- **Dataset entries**
------------------------

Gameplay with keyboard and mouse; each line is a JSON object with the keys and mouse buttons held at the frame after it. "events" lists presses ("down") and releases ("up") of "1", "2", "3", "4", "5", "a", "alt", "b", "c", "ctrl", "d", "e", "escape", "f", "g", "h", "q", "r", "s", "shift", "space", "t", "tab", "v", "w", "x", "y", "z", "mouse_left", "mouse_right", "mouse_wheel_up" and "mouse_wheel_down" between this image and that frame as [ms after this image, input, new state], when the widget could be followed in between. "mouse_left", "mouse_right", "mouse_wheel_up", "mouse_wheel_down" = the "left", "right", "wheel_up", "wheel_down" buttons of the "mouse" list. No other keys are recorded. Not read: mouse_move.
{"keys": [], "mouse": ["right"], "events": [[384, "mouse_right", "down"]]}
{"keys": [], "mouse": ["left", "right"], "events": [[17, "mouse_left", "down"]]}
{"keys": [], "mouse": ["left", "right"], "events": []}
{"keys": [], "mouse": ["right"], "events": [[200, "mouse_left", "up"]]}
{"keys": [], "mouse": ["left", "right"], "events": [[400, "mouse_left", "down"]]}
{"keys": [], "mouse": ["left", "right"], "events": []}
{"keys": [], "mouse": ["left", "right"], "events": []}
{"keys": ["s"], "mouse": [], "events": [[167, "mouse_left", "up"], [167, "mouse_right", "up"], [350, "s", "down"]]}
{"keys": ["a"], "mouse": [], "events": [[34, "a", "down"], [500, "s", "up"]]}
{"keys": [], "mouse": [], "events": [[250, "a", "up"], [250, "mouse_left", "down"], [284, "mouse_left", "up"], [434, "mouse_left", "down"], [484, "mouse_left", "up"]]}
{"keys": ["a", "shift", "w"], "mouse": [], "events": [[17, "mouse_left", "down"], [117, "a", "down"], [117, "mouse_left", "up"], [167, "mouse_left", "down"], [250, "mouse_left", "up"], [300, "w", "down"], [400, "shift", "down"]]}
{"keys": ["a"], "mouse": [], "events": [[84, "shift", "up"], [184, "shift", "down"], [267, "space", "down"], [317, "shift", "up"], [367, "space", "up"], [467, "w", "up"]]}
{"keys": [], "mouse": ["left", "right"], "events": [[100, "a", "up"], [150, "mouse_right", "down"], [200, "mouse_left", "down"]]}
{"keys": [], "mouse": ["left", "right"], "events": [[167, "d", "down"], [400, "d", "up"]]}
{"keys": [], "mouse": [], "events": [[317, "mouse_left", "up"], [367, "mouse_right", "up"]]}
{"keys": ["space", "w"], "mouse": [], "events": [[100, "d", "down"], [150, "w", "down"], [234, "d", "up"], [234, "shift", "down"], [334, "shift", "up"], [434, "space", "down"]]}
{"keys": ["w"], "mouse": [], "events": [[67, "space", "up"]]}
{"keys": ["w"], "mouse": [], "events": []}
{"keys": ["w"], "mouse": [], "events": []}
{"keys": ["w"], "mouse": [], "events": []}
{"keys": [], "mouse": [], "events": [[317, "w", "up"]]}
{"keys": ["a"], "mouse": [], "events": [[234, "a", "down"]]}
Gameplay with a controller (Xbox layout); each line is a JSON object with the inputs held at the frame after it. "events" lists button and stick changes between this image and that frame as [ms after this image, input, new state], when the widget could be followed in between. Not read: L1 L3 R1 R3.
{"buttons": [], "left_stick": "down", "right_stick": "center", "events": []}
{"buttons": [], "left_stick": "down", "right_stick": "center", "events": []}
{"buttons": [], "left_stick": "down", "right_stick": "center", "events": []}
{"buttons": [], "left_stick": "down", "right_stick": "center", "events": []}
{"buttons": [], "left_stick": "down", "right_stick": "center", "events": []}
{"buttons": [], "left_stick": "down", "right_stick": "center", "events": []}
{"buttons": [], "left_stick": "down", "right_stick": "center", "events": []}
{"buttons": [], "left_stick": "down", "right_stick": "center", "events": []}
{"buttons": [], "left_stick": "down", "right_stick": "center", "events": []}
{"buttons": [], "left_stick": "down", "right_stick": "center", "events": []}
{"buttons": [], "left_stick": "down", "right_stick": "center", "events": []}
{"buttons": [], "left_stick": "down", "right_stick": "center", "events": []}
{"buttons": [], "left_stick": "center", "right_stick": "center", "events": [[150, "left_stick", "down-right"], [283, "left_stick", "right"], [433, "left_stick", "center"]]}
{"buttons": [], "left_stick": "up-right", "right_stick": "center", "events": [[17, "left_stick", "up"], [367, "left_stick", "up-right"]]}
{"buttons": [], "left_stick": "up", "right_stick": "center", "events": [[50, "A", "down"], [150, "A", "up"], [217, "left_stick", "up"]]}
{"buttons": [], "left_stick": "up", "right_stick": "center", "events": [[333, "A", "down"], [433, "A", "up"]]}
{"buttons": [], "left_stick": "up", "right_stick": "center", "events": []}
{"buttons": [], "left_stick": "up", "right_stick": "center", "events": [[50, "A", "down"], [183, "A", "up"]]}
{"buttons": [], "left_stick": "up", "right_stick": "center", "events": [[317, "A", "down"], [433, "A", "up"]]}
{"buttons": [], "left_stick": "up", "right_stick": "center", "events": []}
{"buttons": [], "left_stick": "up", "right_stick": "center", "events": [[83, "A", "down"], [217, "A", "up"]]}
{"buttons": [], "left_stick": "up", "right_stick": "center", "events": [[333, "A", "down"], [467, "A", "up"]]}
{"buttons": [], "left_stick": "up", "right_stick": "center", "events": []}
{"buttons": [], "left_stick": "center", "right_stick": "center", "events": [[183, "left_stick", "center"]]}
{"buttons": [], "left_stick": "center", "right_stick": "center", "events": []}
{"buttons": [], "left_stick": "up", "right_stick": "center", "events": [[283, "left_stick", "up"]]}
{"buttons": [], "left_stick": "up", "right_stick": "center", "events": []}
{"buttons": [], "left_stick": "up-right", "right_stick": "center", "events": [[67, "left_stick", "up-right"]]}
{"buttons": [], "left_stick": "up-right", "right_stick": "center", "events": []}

------------------------

- **What to work on**
Repeat the whole of the data verbatim, as it reads above.

- **Exercise answer**
Gameplay with keyboard and mouse; each line is a JSON object with the keys and mouse buttons held at the frame after it. "events" lists presses ("down") and releases ("up") of "1", "2", "3", "4", "5", "a", "alt", "b", "c", "ctrl", "d", "e", "escape", "f", "g", "h", "q", "r", "s", "shift", "space", "t", "tab", "v", "w", "x", "y", "z", "mouse_left", "mouse_right", "mouse_wheel_up" and "mouse_wheel_down" between this image and that frame as [ms after this image, input, new state], when the widget could be followed in between. "mouse_left", "mouse_right", "mouse_wheel_up", "mouse_wheel_down" = the "left", "right", "wheel_up", "wheel_down" buttons of the "mouse" list. No other keys are recorded. Not read: mouse_move.
{"keys": [], "mouse": ["right"], "events": [[384, "mouse_right", "down"]]}
{"keys": [], "mouse": ["left", "right"], "events": [[17, "mouse_left", "down"]]}
{"keys": [], "mouse": ["left", "right"], "events": []}
{"keys": [], "mouse": ["right"], "events": [[200, "mouse_left", "up"]]}
{"keys": [], "mouse": ["left", "right"], "events": [[400, "mouse_left", "down"]]}
{"keys": [], "mouse": ["left", "right"], "events": []}
{"keys": [], "mouse": ["left", "right"], "events": []}
{"keys": ["s"], "mouse": [], "events": [[167, "mouse_left", "up"], [167, "mouse_right", "up"], [350, "s", "down"]]}
{"keys": ["a"], "mouse": [], "events": [[34, "a", "down"], [500, "s", "up"]]}
{"keys": [], "mouse": [], "events": [[250, "a", "up"], [250, "mouse_left", "down"], [284, "mouse_left", "up"], [434, "mouse_left", "down"], [484, "mouse_left", "up"]]}
{"keys": ["a", "shift", "w"], "mouse": [], "events": [[17, "mouse_left", "down"], [117, "a", "down"], [117, "mouse_left", "up"], [167, "mouse_left", "down"], [250, "mouse_left", "up"], [300, "w", "down"], [400, "shift", "down"]]}
{"keys": ["a"], "mouse": [], "events": [[84, "shift", "up"], [184, "shift", "down"], [267, "space", "down"], [317, "shift", "up"], [367, "space", "up"], [467, "w", "up"]]}
{"keys": [], "mouse": ["left", "right"], "events": [[100, "a", "up"], [150, "mouse_right", "down"], [200, "mouse_left", "down"]]}
{"keys": [], "mouse": ["left", "right"], "events": [[167, "d", "down"], [400, "d", "up"]]}
{"keys": [], "mouse": [], "events": [[317, "mouse_left", "up"], [367, "mouse_right", "up"]]}
{"keys": ["space", "w"], "mouse": [], "events": [[100, "d", "down"], [150, "w", "down"], [234, "d", "up"], [234, "shift", "down"], [334, "shift", "up"], [434, "space", "down"]]}
{"keys": ["w"], "mouse": [], "events": [[67, "space", "up"]]}
{"keys": ["w"], "mouse": [], "events": []}
{"keys": ["w"], "mouse": [], "events": []}
{"keys": ["w"], "mouse": [], "events": []}
{"keys": [], "mouse": [], "events": [[317, "w", "up"]]}
{"keys": ["a"], "mouse": [], "events": [[234, "a", "down"]]}
Gameplay with a controller (Xbox layout); each line is a JSON object with the inputs held at the frame after it. "events" lists button and stick changes between this image and that frame as [ms after this image, input, new state], when the widget could be followed in between. Not read: L1 L3 R1 R3.
{"buttons": [], "left_stick": "down", "right_stick": "center", "events": []}
{"buttons": [], "left_stick": "down", "right_stick": "center", "events": []}
{"buttons": [], "left_stick": "down", "right_stick": "center", "events": []}
{"buttons": [], "left_stick": "down", "right_stick": "center", "events": []}
{"buttons": [], "left_stick": "down", "right_stick": "center", "events": []}
{"buttons": [], "left_stick": "down", "right_stick": "center", "events": []}
{"buttons": [], "left_stick": "down", "right_stick": "center", "events": []}
{"buttons": [], "left_stick": "down", "right_stick": "center", "events": []}
{"buttons": [], "left_stick": "down", "right_stick": "center", "events": []}
{"buttons": [], "left_stick": "down", "right_stick": "center", "events": []}
{"buttons": [], "left_stick": "down", "right_stick": "center", "events": []}
{"buttons": [], "left_stick": "down", "right_stick": "center", "events": []}
{"buttons": [], "left_stick": "center", "right_stick": "center", "events": [[150, "left_stick", "down-right"], [283, "left_stick", "right"], [433, "left_stick", "center"]]}
{"buttons": [], "left_stick": "up-right", "right_stick": "center", "events": [[17, "left_stick", "up"], [367, "left_stick", "up-right"]]}
{"buttons": [], "left_stick": "up", "right_stick": "center", "events": [[50, "A", "down"], [150, "A", "up"], [217, "left_stick", "up"]]}
{"buttons": [], "left_stick": "up", "right_stick": "center", "events": [[333, "A", "down"], [433, "A", "up"]]}
{"buttons": [], "left_stick": "up", "right_stick": "center", "events": []}
{"buttons": [], "left_stick": "up", "right_stick": "center", "events": [[50, "A", "down"], [183, "A", "up"]]}
{"buttons": [], "left_stick": "up", "right_stick": "center", "events": [[317, "A", "down"], [433, "A", "up"]]}
{"buttons": [], "left_stick": "up", "right_stick": "center", "events": []}
{"buttons": [], "left_stick": "up", "right_stick": "center", "events": [[83, "A", "down"], [217, "A", "up"]]}
{"buttons": [], "left_stick": "up", "right_stick": "center", "events": [[333, "A", "down"], [467, "A", "up"]]}
{"buttons": [], "left_stick": "up", "right_stick": "center", "events": []}
{"buttons": [], "left_stick": "center", "right_stick": "center", "events": [[183, "left_stick", "center"]]}
{"buttons": [], "left_stick": "center", "right_stick": "center", "events": []}
{"buttons": [], "left_stick": "up", "right_stick": "center", "events": [[283, "left_stick", "up"]]}
{"buttons": [], "left_stick": "up", "right_stick": "center", "events": []}
{"buttons": [], "left_stick": "up-right", "right_stick": "center", "events": [[67, "left_stick", "up-right"]]}
{"buttons": [], "left_stick": "up-right", "right_stick": "center", "events": []}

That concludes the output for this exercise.